▸ **WHAT YOU WILL DO**
When you repeat the entries below, please keep them exact and leave out the pictures.

▸ **INPUT**

--------------------

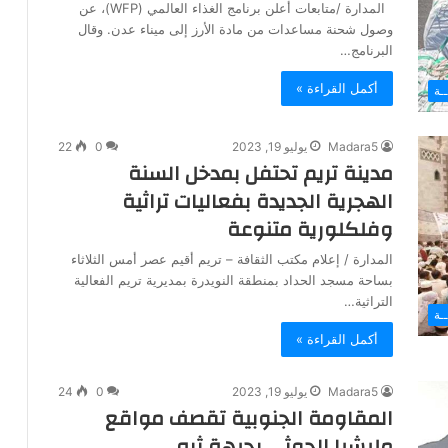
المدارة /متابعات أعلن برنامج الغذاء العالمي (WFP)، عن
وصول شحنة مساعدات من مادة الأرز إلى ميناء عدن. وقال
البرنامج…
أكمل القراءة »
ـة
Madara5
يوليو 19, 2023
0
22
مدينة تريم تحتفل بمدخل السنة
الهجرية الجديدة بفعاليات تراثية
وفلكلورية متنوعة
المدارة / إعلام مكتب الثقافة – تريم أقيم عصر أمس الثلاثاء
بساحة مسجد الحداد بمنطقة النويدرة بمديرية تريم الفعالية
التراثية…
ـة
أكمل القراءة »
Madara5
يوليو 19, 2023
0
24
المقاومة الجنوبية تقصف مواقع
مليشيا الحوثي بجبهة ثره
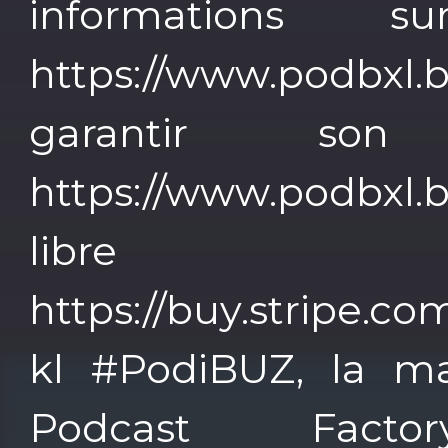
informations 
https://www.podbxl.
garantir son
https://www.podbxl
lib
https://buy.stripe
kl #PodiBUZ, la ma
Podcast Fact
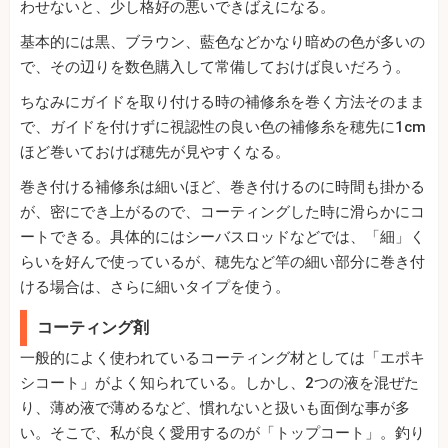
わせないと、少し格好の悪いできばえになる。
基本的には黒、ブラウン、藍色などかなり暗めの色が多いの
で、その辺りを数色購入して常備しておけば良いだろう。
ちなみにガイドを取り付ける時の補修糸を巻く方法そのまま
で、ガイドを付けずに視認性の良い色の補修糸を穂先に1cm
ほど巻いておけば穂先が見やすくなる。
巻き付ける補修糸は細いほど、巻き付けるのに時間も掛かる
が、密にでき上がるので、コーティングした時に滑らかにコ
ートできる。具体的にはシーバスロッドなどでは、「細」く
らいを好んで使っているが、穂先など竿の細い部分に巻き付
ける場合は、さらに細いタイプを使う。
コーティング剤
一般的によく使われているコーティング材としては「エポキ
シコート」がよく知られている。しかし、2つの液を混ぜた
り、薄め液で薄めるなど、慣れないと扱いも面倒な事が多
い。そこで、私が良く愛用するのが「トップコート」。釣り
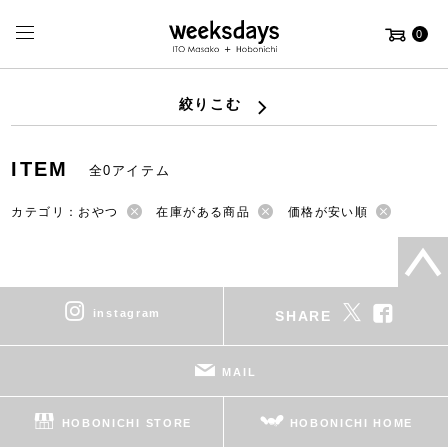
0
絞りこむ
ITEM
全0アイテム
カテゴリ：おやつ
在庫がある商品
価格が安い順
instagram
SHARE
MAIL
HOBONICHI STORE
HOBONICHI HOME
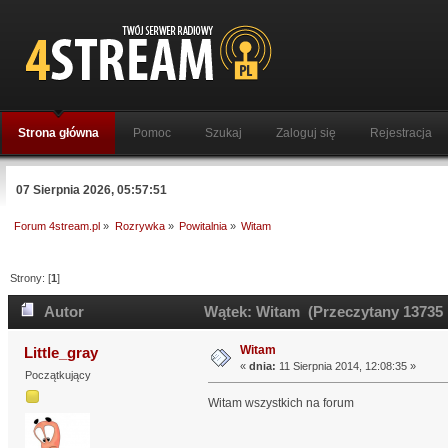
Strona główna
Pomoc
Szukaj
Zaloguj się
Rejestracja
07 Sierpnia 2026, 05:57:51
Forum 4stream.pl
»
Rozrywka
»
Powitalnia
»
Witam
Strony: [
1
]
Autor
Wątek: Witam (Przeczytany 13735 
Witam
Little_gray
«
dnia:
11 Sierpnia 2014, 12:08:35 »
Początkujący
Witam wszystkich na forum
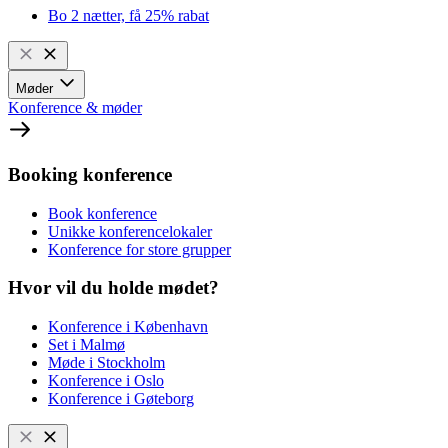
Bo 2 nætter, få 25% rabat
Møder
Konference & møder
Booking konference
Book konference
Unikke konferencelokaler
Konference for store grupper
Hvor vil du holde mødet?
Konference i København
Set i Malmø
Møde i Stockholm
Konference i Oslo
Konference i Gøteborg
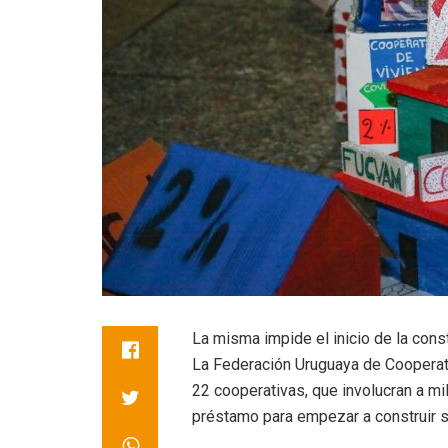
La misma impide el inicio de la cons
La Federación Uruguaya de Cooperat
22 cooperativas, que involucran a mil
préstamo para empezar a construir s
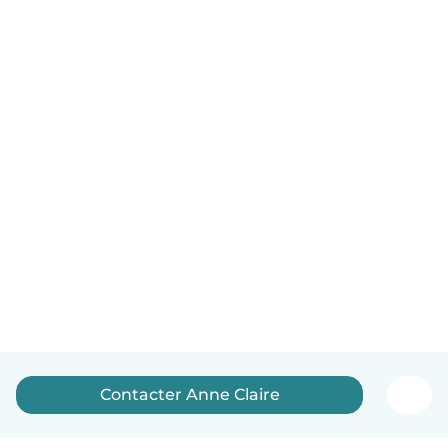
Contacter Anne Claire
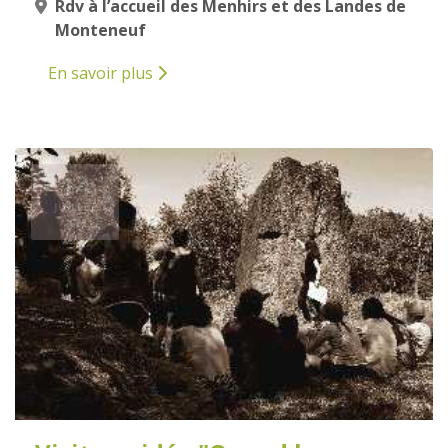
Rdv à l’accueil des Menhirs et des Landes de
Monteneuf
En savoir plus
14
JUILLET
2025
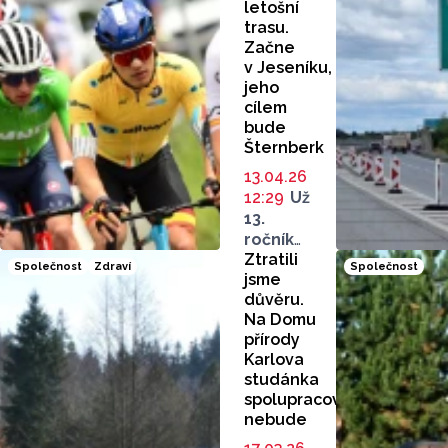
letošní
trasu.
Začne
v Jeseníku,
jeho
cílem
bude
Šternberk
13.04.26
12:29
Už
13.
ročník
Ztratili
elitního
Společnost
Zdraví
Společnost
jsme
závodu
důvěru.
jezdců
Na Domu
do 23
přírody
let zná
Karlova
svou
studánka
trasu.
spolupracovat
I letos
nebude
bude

--------------------

▸ **SOLUTION FOR THIS PROBLEM**
المدارة /متابعات أعلن برنامج الغذاء العالمي (WFP)، عن
وصول شحنة مساعدات من مادة الأرز إلى ميناء عدن. وقال
البرنامج…
أكمل القراءة »
ـة
Madara5
يوليو 19, 2023
0
22
مدينة تريم تحتفل بمدخل السنة
الهجرية الجديدة بفعاليات تراثية
وفلكلورية متنوعة
المدارة / إعلام مكتب الثقافة – تريم أقيم عصر أمس الثلاثاء
بساحة مسجد الحداد بمنطقة النويدرة بمديرية تريم الفعالية
التراثية…
ـة
أكمل القراءة »
Madara5
يوليو 19, 2023
0
24
المقاومة الجنوبية تقصف مواقع
مليشيا الحوثي بجبهة ثره
informations 
https://www.podbxl.
garantir son
https://www.podbxl
lib
https://buy.stripe
kl #PodiBUZ, la ma
Podcast Fact
わせないと、少し格好の悪いできばえになる。
基本的には黒、ブラウン、藍色などかなり暗めの色が多いの
で、その辺りを数色購入して常備しておけば良いだろう。
ちなみにガイドを取り付ける時の補修糸を巻く方法そのまま
で、ガイドを付けずに視認性の良い色の補修糸を穂先に1cm
ほど巻いておけば穂先が見やすくなる。
巻き付ける補修糸は細いほど、巻き付けるのに時間も掛かる
が、密にでき上がるので、コーティングした時に滑らかにコ
ートできる。具体的にはシーバスロッドなどでは、「細」く
らいを好んで使っているが、穂先など竿の細い部分に巻き付
ける場合は、さらに細いタイプを使う。
コーティング剤
一般的によく使われているコーティング材としては「エポキ
シコート」がよく知られている。しかし、2つの液を混ぜた
り、薄め液で薄めるなど、慣れないと扱いも面倒な事が多
い。そこで、私が良く愛用するのが「トップコート」。釣り
0
絞りこむ
ITEM
全0アイテム
カテゴリ：おやつ
在庫がある商品
価格が安い順
instagram
SHARE
MAIL
HOBONICHI STORE
HOBONICHI HOME
Strona główna
Pomoc
Szukaj
Zaloguj się
Rejestracja
07 Sierpnia 2026, 05:57:51
Forum 4stream.pl
»
Rozrywka
»
Powitalnia
»
Witam
Strony: [
1
]
Autor
Wątek: Witam (Przeczytany 13735 
Witam
Little_gray
«
dnia:
11 Sierpnia 2014, 12:08:35 »
Początkujący
Witam wszystkich na forum
Bo 2 nætter, få 25% rabat
Møder
Konference & møder
Booking konference
Book konference
Unikke konferencelokaler
Konference for store grupper
Hvor vil du holde mødet?
Konference i København
Set i Malmø
Møde i Stockholm
Konference i Oslo
Konference i Gøteborg
La misma impide el inicio de la cons
La Federación Uruguaya de Cooperat
22 cooperativas, que involucran a mil
préstamo para empezar a construir s
Contacter Anne Claire
Rdv à l’accueil des Menhirs et des Landes de
Monteneuf
En savoir plus
14
JUILLET
2025
letošní
trasu.
Začne
v Jeseníku,
jeho
cílem
bude
Šternberk
13.04.26
12:29
Už
13.
ročník
Ztratili
elitního
Společnost
Zdraví
Společnost
jsme
závodu
důvěru.
jezdců
Na Domu
do 23
přírody
let zná
Karlova
svou
studánka
trasu.
spolupracovat
I letos
nebude
bude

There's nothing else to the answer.